Patient Education


Sesamoid bones are commonly found in and around joints. While sesamoid bones can be found around any joint in the foot, they are consistently found within the joint of the great toe. The great toe joint contains 2 sesamoid bones, the tibial and fibular sesamoids.

The sesamoids serve 2 very important functions based on their location: 1) they serve to protect the large tendon to the great toe, the Flexor Hallucis Longus, which functions to pull the toe down against the ground during gait. The tendon courses between these two bones; 2) they also serve as a fulcrum for the short flexor tendon, Flexor Hallucis Brevis, which attaches to the base of the great toe. This tendon stabilizes the toe against the ground at the push-off phase of gait and allows for effective forward propulsion of the body.
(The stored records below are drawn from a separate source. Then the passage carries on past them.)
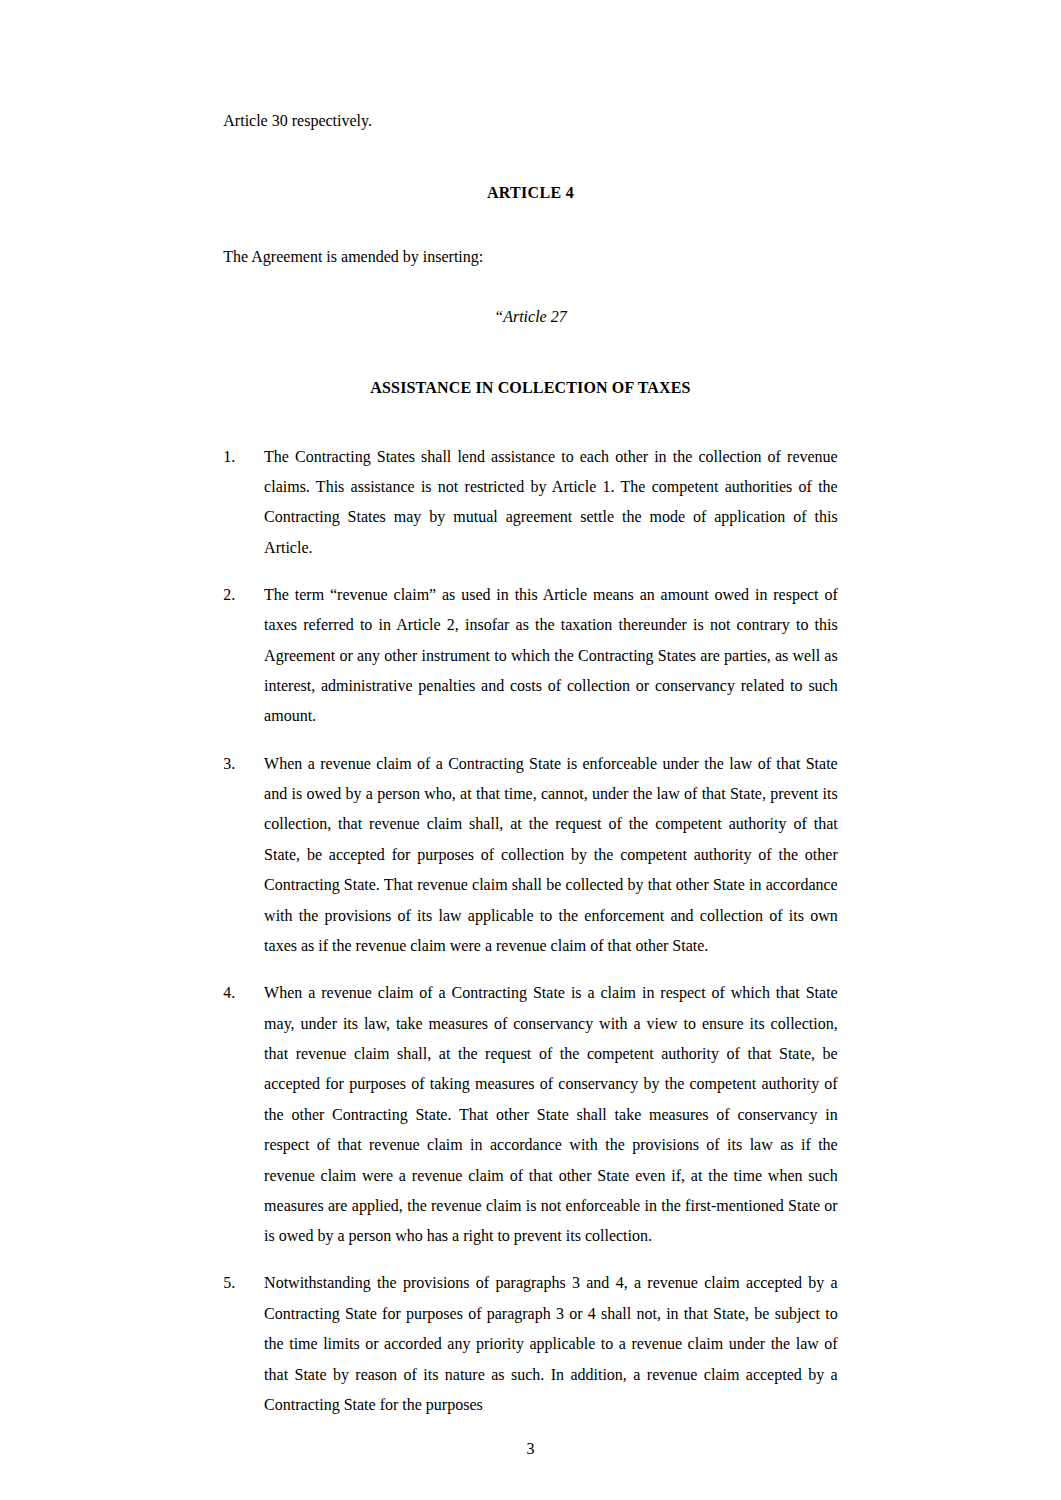Article 30 respectively.
ARTICLE 4
The Agreement is amended by inserting:
“Article 27
ASSISTANCE IN COLLECTION OF TAXES
1.
The Contracting States shall lend assistance to each other in the collection of revenue claims. This assistance is not restricted by Article 1. The competent authorities of the Contracting States may by mutual agreement settle the mode of application of this Article.
2.
The term “revenue claim” as used in this Article means an amount owed in respect of taxes referred to in Article 2, insofar as the taxation thereunder is not contrary to this Agreement or any other instrument to which the Contracting States are parties, as well as interest, administrative penalties and costs of collection or conservancy related to such amount.
3.
When a revenue claim of a Contracting State is enforceable under the law of that State and is owed by a person who, at that time, cannot, under the law of that State, prevent its collection, that revenue claim shall, at the request of the competent authority of that State, be accepted for purposes of collection by the competent authority of the other Contracting State. That revenue claim shall be collected by that other State in accordance with the provisions of its law applicable to the enforcement and collection of its own taxes as if the revenue claim were a revenue claim of that other State.
4.
When a revenue claim of a Contracting State is a claim in respect of which that State may, under its law, take measures of conservancy with a view to ensure its collection, that revenue claim shall, at the request of the competent authority of that State, be accepted for purposes of taking measures of conservancy by the competent authority of the other Contracting State. That other State shall take measures of conservancy in respect of that revenue claim in accordance with the provisions of its law as if the revenue claim were a revenue claim of that other State even if, at the time when such measures are applied, the revenue claim is not enforceable in the first-mentioned State or is owed by a person who has a right to prevent its collection.
5.
Notwithstanding the provisions of paragraphs 3 and 4, a revenue claim accepted by a Contracting State for purposes of paragraph 3 or 4 shall not, in that State, be subject to the time limits or accorded any priority applicable to a revenue claim under the law of that State by reason of its nature as such. In addition, a revenue claim accepted by a Contracting State for the purposes
3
Because of their location and the amount of force transmitted through these bones, they are susceptible to a variety of injuries. Additionally, certain foot structures and activities will increase the susceptibility of these bones. Fractures and inflammation (sesamoiditis) are quite common. Fractures of a sesamoid bone can involve either the tibial or fibular sesamoid. This is an actual break within the bone. Because the flexor hallucis brevis tendon is attached to the sesamoids, there is often displacement of the fracture, leading to a high rate of delayed healing or even nonunion.
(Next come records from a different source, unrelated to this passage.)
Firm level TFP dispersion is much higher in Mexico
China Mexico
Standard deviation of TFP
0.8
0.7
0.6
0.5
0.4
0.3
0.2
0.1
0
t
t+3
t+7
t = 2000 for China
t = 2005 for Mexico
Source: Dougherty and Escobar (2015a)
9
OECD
Sesamoiditis is an inflammatory condition of the periosteum or bone lining of the sesamoid bone. Typically, patients will relate a history of excessive activity as a precursor to pain in this location. Other risk factors include: running, jumping from a height, ballet dancing, wearing of high heels or shoes with little cushioning and high-arched foot type. With early and appropriate treatment, these often improve.
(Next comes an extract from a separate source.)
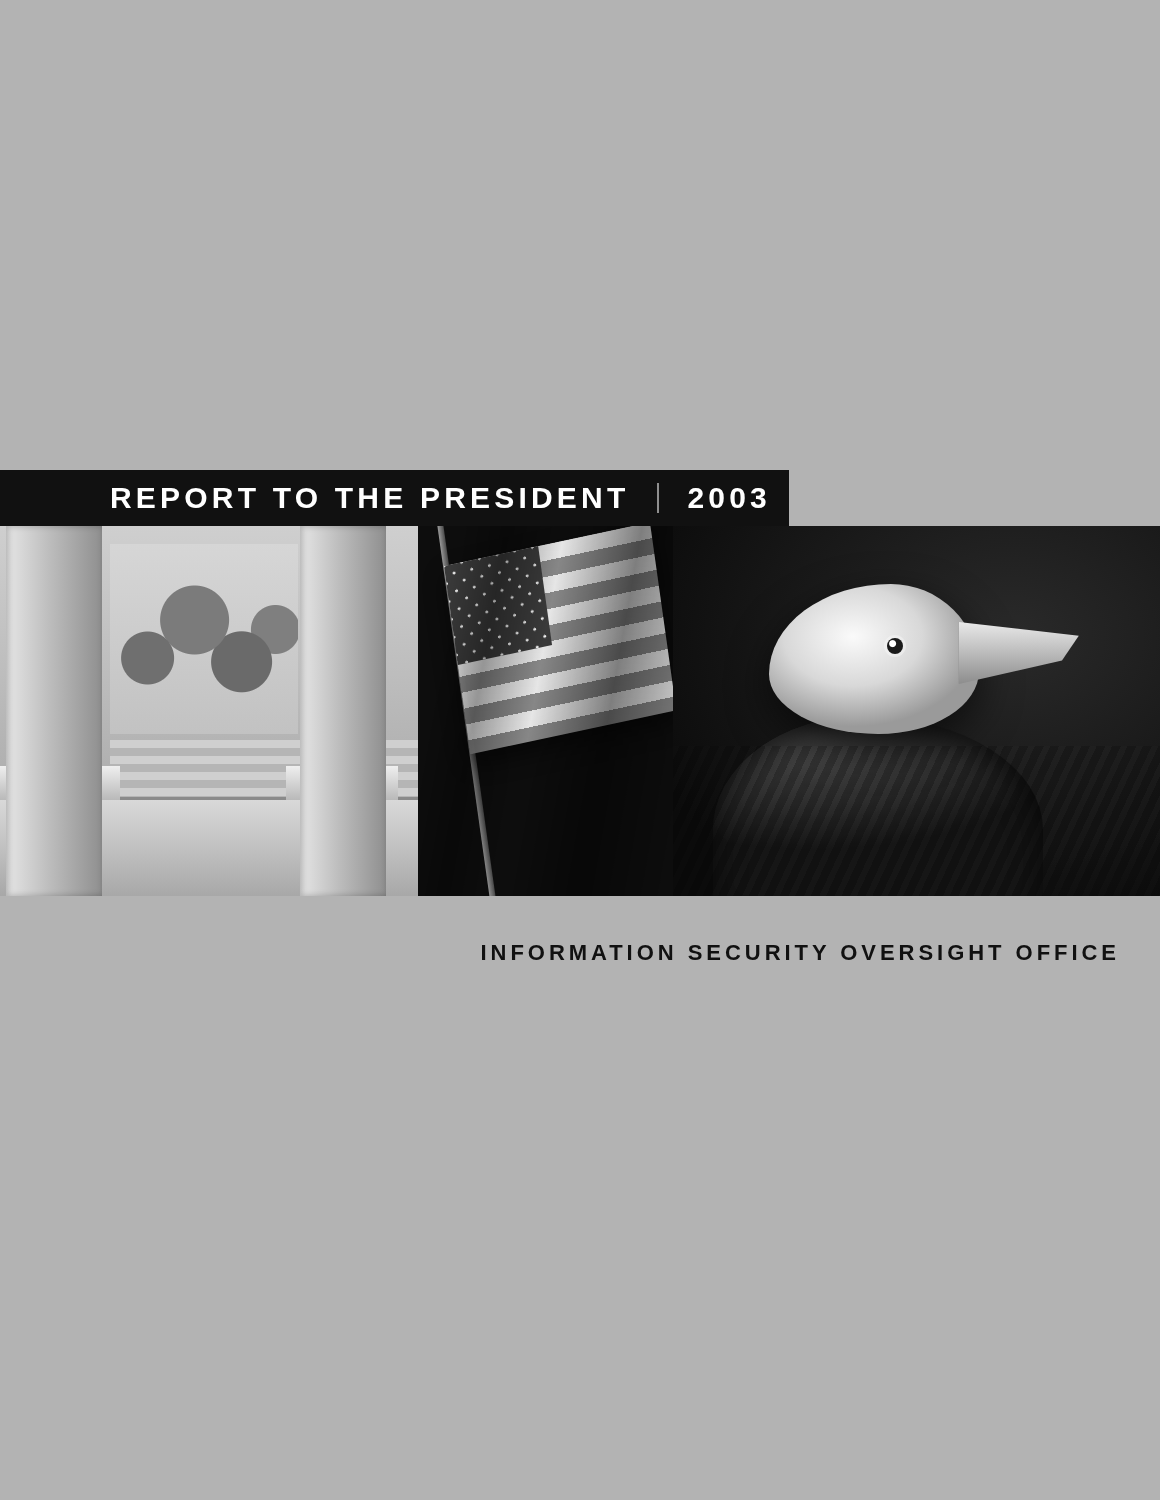Report to the President
2003
Information Security Oversight Office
Initial diagnosis is made by a careful history and physical examination. Pain localized to the bottom of the great toe joint is the typically presentation of these types of injury. The pain can be easily localized to either the tibial or fibular sesamoid by directly pressing on either bone. Movement of the joint may also duplicate the patient's pain. Occasionally, swelling and redness may also be seen depending on the mechanism of injury. X-rays are often obtained to differentiate sesamoiditis from a sesamoid fracture. Three different views of the sesamoids are commonly taken. Also, when sesamoid fractures are suspected, it is helpful to x-ray the uninvolved foot as well. Typically, the sesamoid bones are 2 well-defined bones on x-ray. This is the case for approximately 85% of the population. However, in 15% of patients each sesamoid bone may consist of 2 or more fragments (referred to as multipartite or several pieces). This will often make the distinction between normal and fracture difficult. In this case, a bone scan or MRI can be helpful. It is important to differentiate between sesamoiditis versus fracture since the treatment is dramatically different.


The treatment of sesamoid injuries is dependent on making a definitive diagnosis. Because sesamoiditis is an inflammatory condition, treatment directed at reducing inflammation is often helpful. This may include: rest, ice, anti-inflammatory medications and physical therapy. More resistant cases of sesamoiditis may be helped by clf muslce stretching, a cam-walker removable cast and/or an occasional cortisone injection. Cortisone injections should only be performed after the physician is fairly certain a fracture does not exist.

Long-term therapy must be geared to identifying the cause of the sesamoiditis so as to avoid these situations or to accommodate foot deformities or modify shoes. This may include the use of orthotic devices, calf muscle stretching, or a dorsal night splint. This may also include the limited use of high heel shoes.

Sesamoid fractures require a more aggressive course of treatment because of the high risk of nonunion. Cast immobilization for 6-8 weeks is the initial treatment of choice. The patient should then be advanced gradually to full weightbearing with a removable brace. Even in spite of appropriate treatment, many sesamoid fractures go on to delayed or non-unions. When conservative care has failed to render the patient pain free, consideration to removal of the offending sesamoid should be given. Once again, long-term therapy should be geared at identifying the cause of the fracture and treating or modifying those activities leading to the fracture in the first place.